REFLECTION 20: Walking

The fat man who kept pushing past me was God, and Charlie. Or was Charlie, who was God. When you’re a little kid, you think your father is God. That’s wrong, but maybe I went too far the other way. Where the hell’s Charlie now? I have to tell him I want to go on his picnic.

Most of all I want to get out of this city, get away from the dirt and cold and these gray-faced people. I’m turning into one of them, and I’d rather be dead.

Maybe you go to the dream-world when you’re dead, maybe that’s what death feels like. Tell me, Jane? Can you hear me? You’re dead, so what’s it like? Do you see the white pigeons, white pigeons falling from the sky, all speckled over with their own blood? People are so damned cruel.

I didn’t run out on Skip because he tried to make me happy, I ran out because he thought that horrible thing he did would make me happy and after that I knew I could never trust him anymore, that when he gave me something there might be dead kids behind it, might be anything behind it, any kind of murder.

I killed Mort Pununto. I know I did. They were all saying afterward that they hadn’t aimed at him, that they’d made sure they missed. I’d aimed for the middle of his chest, and what I aim at, by God I hit.

So I looked in the truck where they’d put his body, and there he was, Master Sergeant Pununto, the best damn noncom I ever saw. And he didn’t look one fuckin’ bit like he was asleep. He looked dead and he was dead, and there was my bullet hole in the middle of his chest three buttons down and no other bullet holes at all. And I knew then why they had put me on the firing squad.

Goodbye, Mort! Sometimes I see you in my dreams. I guess I always will.

You and Skip.

Is the Army a kind of death? Or is death a kind of enlistment? If it is, we all enlist, even if we don’t want to.

We’re sick of this life. Was I sick of winning the fencing tournament, sick of being the star pitcher on the softball team? No, sick of being out of college and in a world where I couldn’t do any of that, sick of living with Skip in a studio apartment. Sick of waiting for him to come home so I’d have somebody to bitch at. We weren’t going to last a year, and I knew it.

So I joined, and then he wanted to contract and I said sure, darling, you wait for me.

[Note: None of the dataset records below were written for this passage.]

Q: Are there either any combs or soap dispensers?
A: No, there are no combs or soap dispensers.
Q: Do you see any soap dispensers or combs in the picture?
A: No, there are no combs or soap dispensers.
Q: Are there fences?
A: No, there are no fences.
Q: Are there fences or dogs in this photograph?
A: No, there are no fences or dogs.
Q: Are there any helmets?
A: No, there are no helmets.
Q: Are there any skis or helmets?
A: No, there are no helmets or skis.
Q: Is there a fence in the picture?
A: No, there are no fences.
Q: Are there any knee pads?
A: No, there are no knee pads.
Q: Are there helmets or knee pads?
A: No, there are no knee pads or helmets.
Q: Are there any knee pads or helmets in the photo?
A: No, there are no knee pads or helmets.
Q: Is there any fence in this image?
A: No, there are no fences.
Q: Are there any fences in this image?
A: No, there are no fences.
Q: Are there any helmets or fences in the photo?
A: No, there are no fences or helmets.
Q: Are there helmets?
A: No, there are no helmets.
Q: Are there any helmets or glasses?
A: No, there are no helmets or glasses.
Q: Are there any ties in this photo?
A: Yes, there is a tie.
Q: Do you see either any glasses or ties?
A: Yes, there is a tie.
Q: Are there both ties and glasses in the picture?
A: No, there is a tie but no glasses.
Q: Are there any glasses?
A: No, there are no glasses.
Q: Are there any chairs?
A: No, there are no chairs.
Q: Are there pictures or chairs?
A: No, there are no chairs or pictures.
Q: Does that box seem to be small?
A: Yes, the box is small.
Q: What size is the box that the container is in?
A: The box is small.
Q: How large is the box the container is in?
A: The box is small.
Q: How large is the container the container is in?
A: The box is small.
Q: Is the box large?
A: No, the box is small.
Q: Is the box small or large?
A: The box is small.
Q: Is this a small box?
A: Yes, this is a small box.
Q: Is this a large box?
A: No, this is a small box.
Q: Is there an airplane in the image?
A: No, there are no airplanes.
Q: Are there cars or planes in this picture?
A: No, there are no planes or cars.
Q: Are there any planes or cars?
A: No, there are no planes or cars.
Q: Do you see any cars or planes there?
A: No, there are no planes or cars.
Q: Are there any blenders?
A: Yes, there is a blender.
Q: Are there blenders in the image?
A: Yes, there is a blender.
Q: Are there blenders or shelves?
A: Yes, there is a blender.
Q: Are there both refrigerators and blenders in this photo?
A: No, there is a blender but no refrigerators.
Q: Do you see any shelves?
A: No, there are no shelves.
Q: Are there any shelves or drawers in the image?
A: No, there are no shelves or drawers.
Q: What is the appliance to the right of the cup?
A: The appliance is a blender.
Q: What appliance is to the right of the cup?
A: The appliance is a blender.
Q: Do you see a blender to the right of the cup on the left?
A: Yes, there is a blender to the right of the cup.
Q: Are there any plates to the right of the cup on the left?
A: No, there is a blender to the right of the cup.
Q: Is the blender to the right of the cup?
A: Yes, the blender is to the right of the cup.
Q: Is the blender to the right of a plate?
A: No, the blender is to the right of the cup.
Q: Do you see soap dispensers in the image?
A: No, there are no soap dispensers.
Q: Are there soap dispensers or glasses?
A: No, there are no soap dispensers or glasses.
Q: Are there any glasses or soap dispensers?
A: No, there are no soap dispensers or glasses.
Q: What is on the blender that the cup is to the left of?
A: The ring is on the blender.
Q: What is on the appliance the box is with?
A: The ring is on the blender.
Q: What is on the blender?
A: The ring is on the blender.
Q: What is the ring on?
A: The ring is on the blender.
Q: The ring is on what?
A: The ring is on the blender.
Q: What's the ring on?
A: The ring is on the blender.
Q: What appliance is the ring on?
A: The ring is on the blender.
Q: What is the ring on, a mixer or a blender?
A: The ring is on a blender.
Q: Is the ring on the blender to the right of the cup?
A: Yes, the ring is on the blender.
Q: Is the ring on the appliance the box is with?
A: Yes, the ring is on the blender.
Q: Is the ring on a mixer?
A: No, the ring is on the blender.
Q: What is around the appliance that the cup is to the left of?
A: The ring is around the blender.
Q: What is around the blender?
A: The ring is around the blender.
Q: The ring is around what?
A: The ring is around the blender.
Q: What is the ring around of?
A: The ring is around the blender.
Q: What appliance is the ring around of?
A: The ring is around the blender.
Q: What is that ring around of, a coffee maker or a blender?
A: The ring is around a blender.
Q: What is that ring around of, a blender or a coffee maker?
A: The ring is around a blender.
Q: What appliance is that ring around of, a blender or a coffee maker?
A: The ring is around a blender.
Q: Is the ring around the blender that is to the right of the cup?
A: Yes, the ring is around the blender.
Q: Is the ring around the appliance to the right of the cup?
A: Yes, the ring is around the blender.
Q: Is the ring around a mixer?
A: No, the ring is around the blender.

The Army seemed so damned glamorous then. And damn it, up there it was glamorous! We were us. That was the big thing. We were us, and we could tell an officer to fuck off if we wanted to, because what was he going to do? Lock us up where the Os couldn’t get at us? Some fucking punishment! Not that we did it a lot. Our officers were fighters, or most of them were.

So was Mort Pununto and I killed him.

He enlisted. He was sick of whatever it was he’d been living in the EU, so he signed up for a job he must have known would get him killed within a year or two. He signed up for death.

Skip’s a fighter, too. I was surprised, on the boat. Skip with a subgun, jumping the rail with the gun in one hand; we used to call them rattlesnakes, those little short-barreled subguns.

I should’ve known. How many battles in court, risking disbarment, risking everything to set some scumbag free? Then blam! He came back to our stinking studio and he’s signed on with Chet Burton. God knows I didn’t know much, but I knew who Chet Burton was, the guy the celebrities went to when it was win or die and blood on the knife in their car.

So he was higher than Johanna, so I rained on his parade. But he was always a fighter.

Old and tired, in the penthouse he’d fixed up for me. Around the world next year, only no next year. So long, buddy. So long, Skip. The way I am now, you’re better off without me.

I’m going on Charlie’s picnic, out of the smoke and the dirt, away from Mick and the bottles behind the bar, and the all the gray faces. I’m going away, and I’m not coming back.

They’ll tell me when you do, and I’ll be there.